Road Kill

November 30, 2017
I think the title of this blog post sums my driving up perfectly. If you ever see me driving by, MOVE BITCH GET OUT THE WAY! I can only describe my driving experience as a 14 year old virgin boy about to get laid. Sweaty palms, pacing heart, shaking hands, squeaky voice with occasional screams all followed by ending with a high 5 and a cheesy grin. These are legit the steps of from stepping into the car to pulling over in a safe place.

I'm coming onto 25 and I've only just bought my own car a few months back this summer, '17. I am abit slow with the times but my excuse being, I am clearly an alcoholic and cannot go anywhere without wanting a drink so why would i deem myself to be the designated driver ever? Logic. But enough was enough and i got myself looking for my first little car. Now my favourite car is a Black Matte Audi R8. You own one of them cars and i can only describe it as a 'pussy magnet'. Girls just appear on your bonnet doing open legged handstands. Crazy i know, but i swear this isn't just my imagination. But yeah, obviously I'm not going to purchase an Audi R8 for my first car. Mainly the price because I'm not a baller although I'd love those handstand girls on my bonnet. But the other reason being i cannot drive safely. I still haven't got to grips with staying in my lane and watching those sneaky curbs. So i am on the look out for an old'ish car that i wont mind scraping along the wheels and probably crashing into my garden wall and probably knock my house down.
I found a Ford Focus, bit of an old plate but she was local and she was quite cheap. Now the guy I'm buying her off is looking for a quick sell so i just handed him the cash and went and picked her up.

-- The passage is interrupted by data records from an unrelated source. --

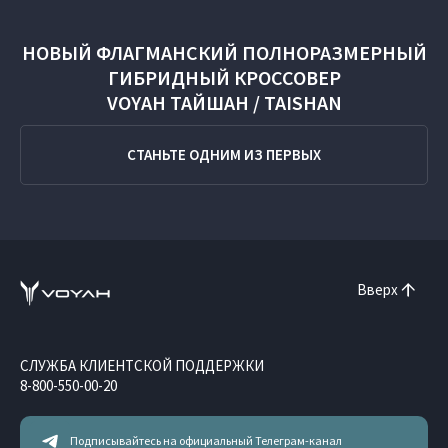
НОВЫЙ ФЛАГМАНСКИЙ ПОЛНОРАЗМЕРНЫЙ
ГИБРИДНЫЙ КРОССОВЕР
VOYAH ТАЙШАН / TAISHAN
СТАНЬТЕ ОДНИМ ИЗ ПЕРВЫХ
Вверх
СЛУЖБА КЛИЕНТСКОЙ ПОДДЕРЖКИ
8-800-550-00-20
Подписывайтесь на официальный Телеграм-канал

Baring in mind i cannot drive yet and at this point had never even drove a car before in my life. What am i even thinking. But anyway, the car, the inside was literally like being inside a tobacco tray. There was tobacco everywhere, paper, ash, dirt and some leaves for an extra touch. Like where had this guy just stolen this car from? Clearly this was the 'lads' car they all smoked in or he threw tobacco round like it was confetti. What a buy Dan, you have really outdone yourself this time. Although, this means i get to clean it and i have such OCD so I'm not complaining that much. Outcome the Marigolds and i spent a good few hours transforming the car into a beautiful lady. I haven't named her yet but i know she's a girl. Next came all the car fragrant, a giant dream catcher for my mirror, (which may i add is NOT safe when driving but looks hell pretty so i kept it) and I'm still considering fur cushions for the back seat. You know when you see them idiots who pimp their cars out. That's what i wanted to do. Make is trashy.

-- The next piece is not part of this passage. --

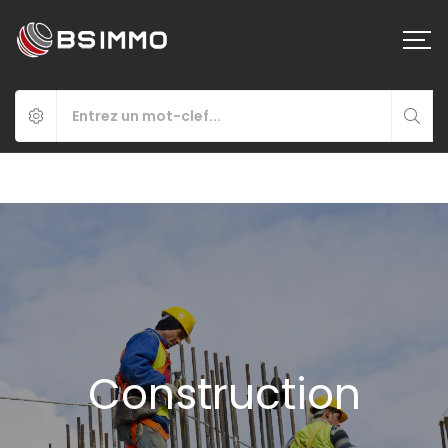
Construction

Now baring in mind I've had this car almost 6 months now and paying monthly insurance ect. Well, I've only driven it around 6 times. I never use it. Probably because nobody trusts my driving but because i work online my day to day life doesn't require me to leave the house! I am a hermit with a car. Pointless. I thought about renting it out, i don't even know if that's a real thing, but then thought what if somebody done a crime in it and i got the blame? Like i am not joining a gang in jail and becoming somebodies bitch. I do not want a crew cut and a tribal tattoo. (That's what i envision when i picture women's jails lol.) So i keep paying my insurance and just stare at it out my window daily it's a lot safer.
I started driving it on carparks, giant open spaces where i am unable to crash, although i could crash into fresh air if i tried. Useless. Then i began driving on roads local to my home. Taking off like a get away driver because i cant get my bite and hitting tight corners in 3rd gear asif i know what i am doing and i don't live by a busy primary school. Hence my quote earlier, 'Move bitch get out the way'. That's because i don't know how to move so you best move, even if you are 7 years old bitch you move.

I'm not actually that bad now on the roads if you would believe it but i do still go through that 14 year old boy loosing his virginity steps every time i get in the car. I think that's more down to my anxiety and me not knowing how to calm myself down but i am slowly getting there. But if you fancy carpool karaoke with me one time and you can provide your own crash helmet and sign a consent form, come for a drive with me!